--- STUDY TEXT ---
In [1]:
import pandas as pd
import numpy as np
from sklearn.model_selection import train_test_split
from sklearn.preprocessing import LabelEncoder, StandardScaler
from tensorflow.keras.preprocessing.text import Tokenizer
from tensorflow.keras.preprocessing.sequence import pad_sequences
from tensorflow.keras.models import Sequential
from tensorflow.keras.layers import Dense, Embedding, LSTM, Concatenate, Input
from tensorflow.keras.models import Model
import tensorflow as tf

# Loading and preprocessing the dataset
def load_and_preprocess_data(file_path):
    df = pd.read_csv(file_path)
    
    # Handling missing values
    df['Ticket Description'] = df['Ticket Description'].fillna('')
    df['Customer Age'] = df['Customer Age'].fillna(df['Customer Age'].median())
    df['Customer Gender'] = df['Customer Gender'].fillna('Other')
    
    # Encoding categorical variables
    le_priority = LabelEncoder()
    df['Ticket Priority'] = le_priority.fit_transform(df['Ticket Priority'])
    
    le_ticket_type = LabelEncoder()
    df['Ticket Type'] = le_ticket_type.fit_transform(df['Ticket Type'])
    
    le_gender = LabelEncoder()
    df['Customer Gender'] = le_gender.fit_transform(df['Customer Gender'])
    
    # Text preprocessing
    texts = df['Ticket Description'].values
    tokenizer = Tokenizer(num_words=5000)
---
*WHAT THIS EXERCISE ASKS*
A) Reproduce the passage of the preprocessing code that begins at "df['Ticket Type'] = le_ticket_type.fit_transform(df['Ticket" and ends at "tokenizer = Tokenizer(num_words=5000)".
B) Answer these questions from the preprocessing code:
(i) What value replaces missing entries in the 'Customer Gender' column?
(ii) Which statistic of the 'Customer Age' column fills its missing values?
(iii) What number is given as num_words when the Tokenizer is created?
--- EXERCISE DATA ---
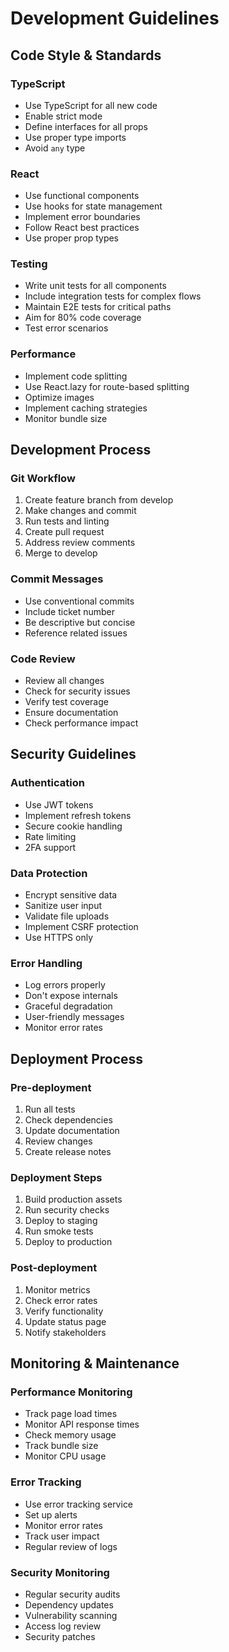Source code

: # Development Guidelines

## Code Style & Standards

### TypeScript
- Use TypeScript for all new code
- Enable strict mode
- Define interfaces for all props
- Use proper type imports
- Avoid `any` type

### React
- Use functional components
- Use hooks for state management
- Implement error boundaries
- Follow React best practices
- Use proper prop types

### Testing
- Write unit tests for all components
- Include integration tests for complex flows
- Maintain E2E tests for critical paths
- Aim for 80% code coverage
- Test error scenarios

### Performance
- Implement code splitting
- Use React.lazy for route-based splitting
- Optimize images
- Implement caching strategies
- Monitor bundle size

## Development Process

### Git Workflow
1. Create feature branch from develop
2. Make changes and commit
3. Run tests and linting
4. Create pull request
5. Address review comments
6. Merge to develop

### Commit Messages
- Use conventional commits
- Include ticket number
- Be descriptive but concise
- Reference related issues

### Code Review
- Review all changes
- Check for security issues
- Verify test coverage
- Ensure documentation
- Check performance impact

## Security Guidelines

### Authentication
- Use JWT tokens
- Implement refresh tokens
- Secure cookie handling
- Rate limiting
- 2FA support

### Data Protection
- Encrypt sensitive data
- Sanitize user input
- Validate file uploads
- Implement CSRF protection
- Use HTTPS only

### Error Handling
- Log errors properly
- Don't expose internals
- Graceful degradation
- User-friendly messages
- Monitor error rates

## Deployment Process

### Pre-deployment
1. Run all tests
2. Check dependencies
3. Update documentation
4. Review changes
5. Create release notes

### Deployment Steps
1. Build production assets
2. Run security checks
3. Deploy to staging
4. Run smoke tests
5. Deploy to production

### Post-deployment
1. Monitor metrics
2. Check error rates
3. Verify functionality
4. Update status page
5. Notify stakeholders

## Monitoring & Maintenance

### Performance Monitoring
- Track page load times
- Monitor API response times
- Check memory usage
- Track bundle size
- Monitor CPU usage

### Error Tracking
- Use error tracking service
- Set up alerts
- Monitor error rates
- Track user impact
- Regular review of logs

### Security Monitoring
- Regular security audits
- Dependency updates
- Vulnerability scanning
- Access log review
- Security patches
---
*RESPONSES FOR EACH TASK*
A)
df['Ticket Type'] = le_ticket_type.fit_transform(df['Ticket Type'])
    
    le_gender = LabelEncoder()
    df['Customer Gender'] = le_gender.fit_transform(df['Customer Gender'])
    
    # Text preprocessing
    texts = df['Ticket Description'].values
    tokenizer = Tokenizer(num_words=5000)

B)
(i) 'Other'
(ii) The median
(iii) 5000